Apesar da ancestral animosidade entre árabes e judeus, do conflito de milenar e ainda não bem esclarecida origem que opõe esses dois povos, e das vicissitudes por que ao longo dos séculos vem passando o território da Palestina, hoje repartido por vários países criados, mais ou menos artificialmente, na sequência das duas guerras mundiais do séc. XX; lembrando as perseguições e malfeitorias a que a nação judaica tem sido sujeita, mas não esquecendo igualmente as discriminações e humilhações que, em determinados períodos da história de Israel, alguns governos deste estado têm infligido aos palestinianos residentes no seu território, com inclusão dos que têm cidadania israelita; malgrado tudo isso e o mais que praticamente todos os comentaristas e historiadores têm dito a propósito das particularidades do conflito cuja mais recente emergência é aquela a que assistimos, o certo é que, quanto ao ataque desencadeado contra o território e cidadãos de Israel, a solidariedade e o apoio generalizado quem o merece são os israelitas, sendo o repúdio total e veemente devido ao Hamas – mas não aos palestinianos .

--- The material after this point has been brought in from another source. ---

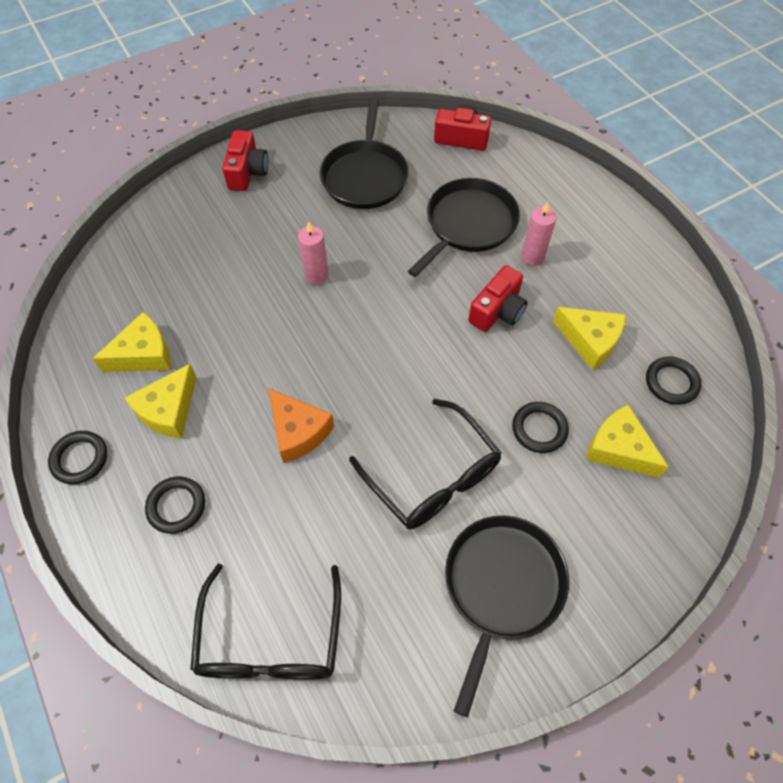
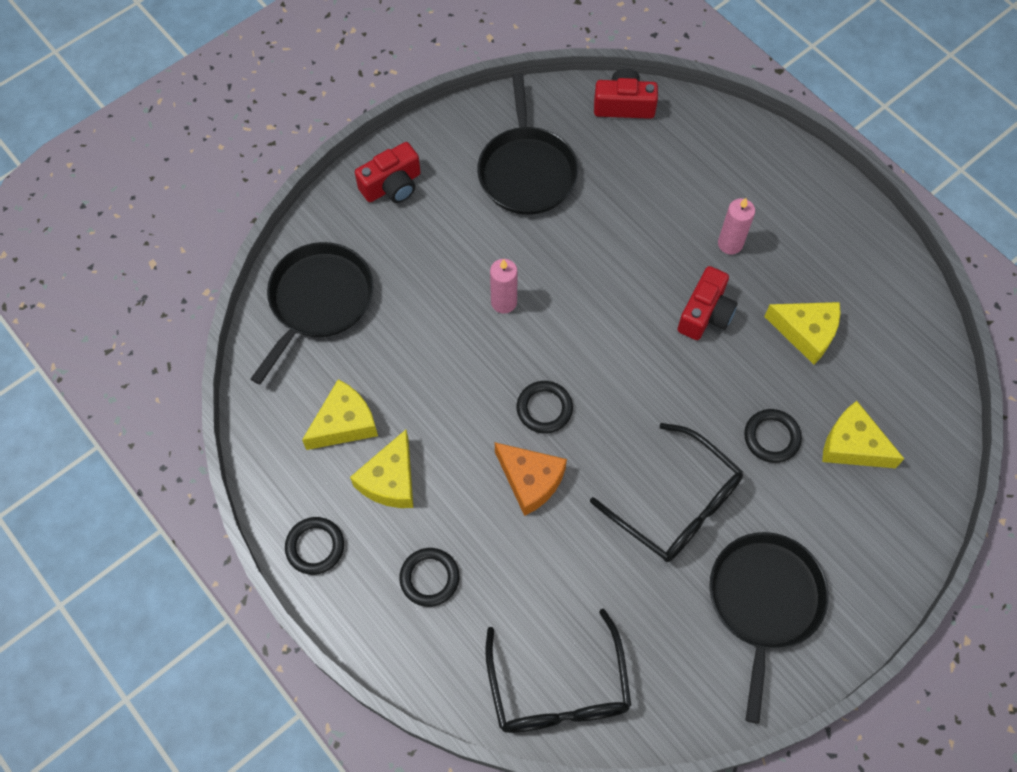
camera: 10 degrees left, 5 degrees up
red camera [222,130,268,191] -> red camera turned 60 degrees clockwise [355,142,421,203]
black pan [408,178,520,277] -> black pan moved to [251,242,373,384]
black ring [646,357,701,405] -> black ring moved to [517,381,573,433]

Tal como não pode confundir-se o povo de Israel com os extremismos, políticos, religiosos e sociais que nele têm florescido e que deslustram a respeitável nação judaica, do mesmo modo não se pode considerar todos os palestinianos como membros do Hamas, coniventes com este ou apoiantes do seu hediondo ataque.

Deve, pois, reprovar-se, como fez o Governo português, o rápido anúncio pela Comissão Europeia, do corte de todo o apoio à Palestina, nomeadamente humanitário e assistencial.
Só o coro de veementes reações críticas que mereceu o anúncio de tal decisão, a qual foi mesmo considerada ultrajante por membros da União Europeia, fez com que fosse ela revertida.
É também assim que nasce a intolerância, e desta o racismo, fazendo toda uma comunidade pagar pela conduta reprovável ou criminosa de um, ou de uma minoria, dos seus membros. Ou sacrificar toda uma família pelos atos de apenas um dos seus elementos. E isto tem acontecido, vem acontecendo há tempo demais, tanto em Israel como em Gaza.
É elucidativa, a respeito da intolerância, a série israelita que vem passando no 2º canal da RTP, após o telejornal das 21h30; começou no passado dia 3 e está disponível na RTP Play, acessível através da NETFLIX e, provavelmente, de outros canais de streaming.
A série chama-se “A Lição” e face ao que se passa, o seu nome não poderia ser mais apropriado.